High winds, torrential rain or snowstorms…Britain regularly takes a battering from the elements.
In 2004, the Cornish village of Boscastle saw 100 people airlifted out and businesses destroyed due to flash floods. The cost of the damage? An estimated £50 million.
In October 2013, over 600,000 homes and businesses had no power due to storm St Jude. The combined cost to the insurance industry was £300-£500 million.
Even more recently, storm Eunice caused between £200 and £350 million of damage with its record-breaking 122mph winds in February 2022.
Part of these costs was damage to homes and cars.

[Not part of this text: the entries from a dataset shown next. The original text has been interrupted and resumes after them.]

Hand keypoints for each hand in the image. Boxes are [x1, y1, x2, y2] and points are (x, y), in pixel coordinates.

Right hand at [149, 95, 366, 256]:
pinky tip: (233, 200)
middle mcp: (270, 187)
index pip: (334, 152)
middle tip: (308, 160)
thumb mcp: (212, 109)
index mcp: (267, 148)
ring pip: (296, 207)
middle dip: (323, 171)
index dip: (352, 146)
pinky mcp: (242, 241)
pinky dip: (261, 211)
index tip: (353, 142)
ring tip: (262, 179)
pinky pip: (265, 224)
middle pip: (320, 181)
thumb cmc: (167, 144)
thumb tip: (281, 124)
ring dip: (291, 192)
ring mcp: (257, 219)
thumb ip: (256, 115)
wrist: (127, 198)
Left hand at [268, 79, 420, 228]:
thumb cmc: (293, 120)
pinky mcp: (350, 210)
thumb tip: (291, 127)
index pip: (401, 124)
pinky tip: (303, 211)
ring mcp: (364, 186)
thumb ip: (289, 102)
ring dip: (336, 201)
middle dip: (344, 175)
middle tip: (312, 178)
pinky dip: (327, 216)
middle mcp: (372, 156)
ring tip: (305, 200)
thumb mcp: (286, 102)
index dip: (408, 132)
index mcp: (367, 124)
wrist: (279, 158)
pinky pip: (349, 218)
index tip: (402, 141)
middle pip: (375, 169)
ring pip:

But businesses calling on their business interruption insurance would’ve been a large chunk of the expenses.
Business interruption insurance kicks in if you can't use your usual work premises and trade as normal because of an unexpected event. Like a superstorm.
Business interruption insurance: the basics
It stands to reason that business interruption insurance can't help with every loss of trade. The clue is in the 'interruption' bit. So, for example, if your business profits are down because you lose a contract, that's not covered.
However, it can help if your business takes a hit. A burst water main in the street outside floods your workshop. Or a fire in the premises next door means you can’t access yours.
What does business interruption insurance cover?
Business interruption insurance has two sections.
The first covers increased costs of working; the second part covers loss of income.
Increased costs of working
This section of the cover is also called 'additional expenditure'. And it does what it says on the tin. It reimburses you for the additional costs of keeping your business going after you've been dealt a damaging blow out of the blue.
For example, you might have to hire another office space if yours is badly damaged by a falling tree. Or if essential gas supply repairs mean your trading estate is off-bounds - yet you still have clients to keep happy.
Importantly, 'increased costs of working' cover pays for you to lease replacement equipment so you can keep your business ticking over in the meantime. This type of insurance is ideal for anyone who relies on specialist equipment to do their job.
So if you’re a photographer and can't get hold of your kit, you might have to cancel a wedding shoot at very short notice. As if leaving a happy couple heartbroken isn't bad enough, facing a professional indemnity insurance claim for breaching a contract is even worse.
Business interruption insurance would mean you don’t have to miss the event because you can hire the kit you need and get to the church on time.
Loss of income
The second part of a business interruption policy works differently. If your business is out of action for a while, your insurance can make up for any missed income.
Say you're an online retailer, and the building you store your stock in is out of bounds for a few days. You can't fulfil orders, which means you can't trade. In turn, meaning you potentially lose customers to rivals.
'Loss of income' helps because it pays the difference between your expected income and your actual income while your business is interrupted. This helps if it takes a while to get your temporary offices up and running or you can’t do as much business as usual.
A storm in a teacup
Superstorms are impossible to fully predict, as are burst water mains, trees falling into buildings or gas leaks on industrial estates.
So are pandemics. And a word of warning on the Covid and co front: most business interruption policies won’t cover loss of income or increased costs of working as a result of pandemics or infectious diseases.
But that doesn't mean you shouldn’t be as prepared as you can be for life’s other unpleasant surprises. So get your tick list together in readiness for the next storm or disaster. Batteries, candles, bottled water…and business interruption insurance.